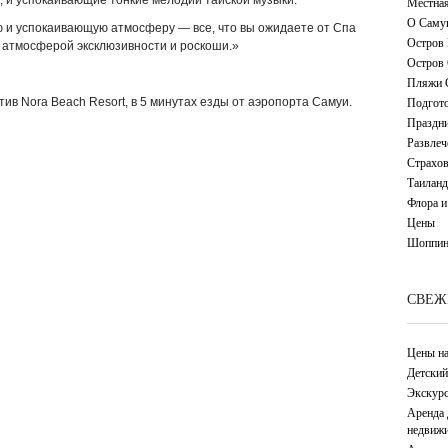
, и успокаивающие тонкие мелодии тайской музыки.
Местная
О Саму
и успокаивающую атмосферу — все, что вы ожидаете от Спа
Остров 
й атмосферой эксклюзивности и роскоши.»
Остров
Пляжи 
Подгото
ив Nora Beach Resort, в 5 минутах езды от аэропорта Самуи.
Праздн
Развлеч
Страхов
Таиланд
Флора и
Цены
Шоппин
СВЕЖ
Цены на
Детский
Экскурс
Аренда 
недвижи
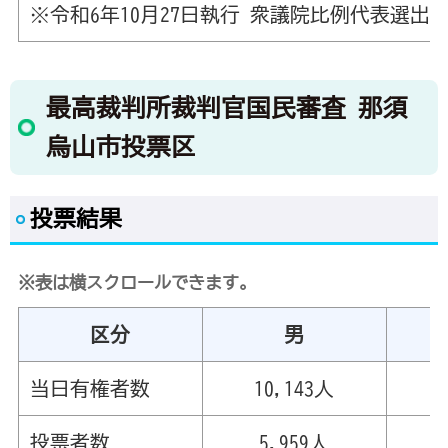
※令和6年10月27日執行 衆議院比例代表選出
最高裁判所裁判官国民審査 那須
烏山市投票区
投票結果
※表は横スクロールできます。
区分
男
当日有権者数
10,143人
投票者数
5,959人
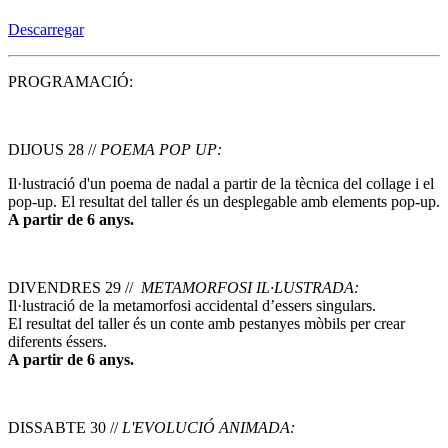
Descarregar
PROGRAMACIÓ:
DIJOUS 28 //
POEMA POP UP:
Il·lustració d'un poema de nadal a partir de la tècnica del collage i el
pop-up. El resultat del taller és un desplegable amb elements pop-up.
A partir de 6 anys.
DIVENDRES 29 //
METAMORFOSI IL·LUSTRADA:
Il·lustració de la metamorfosi accidental d’essers singulars.
El resultat del taller és un conte amb pestanyes mòbils per crear
diferents éssers.
A partir de 6 anys.
DISSABTE 30 //
L'EVOLUCIÓ ANIMADA:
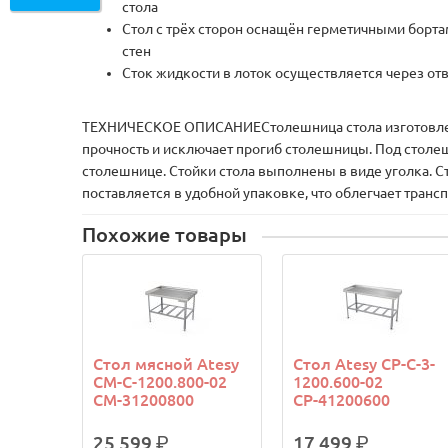
стола
Стол с трёх сторон оснащён герметичными борт
стен
Сток жидкости в лоток осуществляется через от
ТЕХНИЧЕСКОЕ ОПИСАНИЕСтолешница стола изготовлена 
прочность и исключает прогиб столешницы. Под столе
столешнице. Стойки стола выполнены в виде уголка. С
поставляется в удобной упаковке, что облегчает транс
Похожие товары
Стол мясной Atesy
Стол Atesy СР-С-3-
СМ-С-1200.800-02
1200.600-02
СМ-31200800
СР-41200600
25 599
р.
17 499
р.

--*--

Without the pictures, write out the whole listing above exactly as it appears.

The answer>
, и успокаивающие тонкие мелодии тайской музыки.
Местная
О Саму
и успокаивающую атмосферу — все, что вы ожидаете от Спа
Остров 
й атмосферой эксклюзивности и роскоши.»
Остров
Пляжи 
Подгото
ив Nora Beach Resort, в 5 минутах езды от аэропорта Самуи.
Праздн
Развлеч
Страхов
Таиланд
Флора и
Цены
Шоппин
СВЕЖ
Цены на
Детский
Экскурс
Аренда 
недвижи
※令和6年10月27日執行 衆議院比例代表選出
最高裁判所裁判官国民審査 那須
烏山市投票区
投票結果
※表は横スクロールできます。
区分
男
当日有権者数
10,143人
投票者数
5,959人
Descarregar
PROGRAMACIÓ:
DIJOUS 28 //
POEMA POP UP:
Il·lustració d'un poema de nadal a partir de la tècnica del collage i el
pop-up. El resultat del taller és un desplegable amb elements pop-up.
A partir de 6 anys.
DIVENDRES 29 //
METAMORFOSI IL·LUSTRADA:
Il·lustració de la metamorfosi accidental d’essers singulars.
El resultat del taller és un conte amb pestanyes mòbils per crear
diferents éssers.
A partir de 6 anys.
DISSABTE 30 //
L'EVOLUCIÓ ANIMADA:
стола
Стол с трёх сторон оснащён герметичными борт
стен
Сток жидкости в лоток осуществляется через от
ТЕХНИЧЕСКОЕ ОПИСАНИЕСтолешница стола изготовлена 
прочность и исключает прогиб столешницы. Под столе
столешнице. Стойки стола выполнены в виде уголка. С
поставляется в удобной упаковке, что облегчает транс
Похожие товары
Стол мясной Atesy
Стол Atesy СР-С-3-
СМ-С-1200.800-02
1200.600-02
СМ-31200800
СР-41200600
25 599
р.
17 499
р.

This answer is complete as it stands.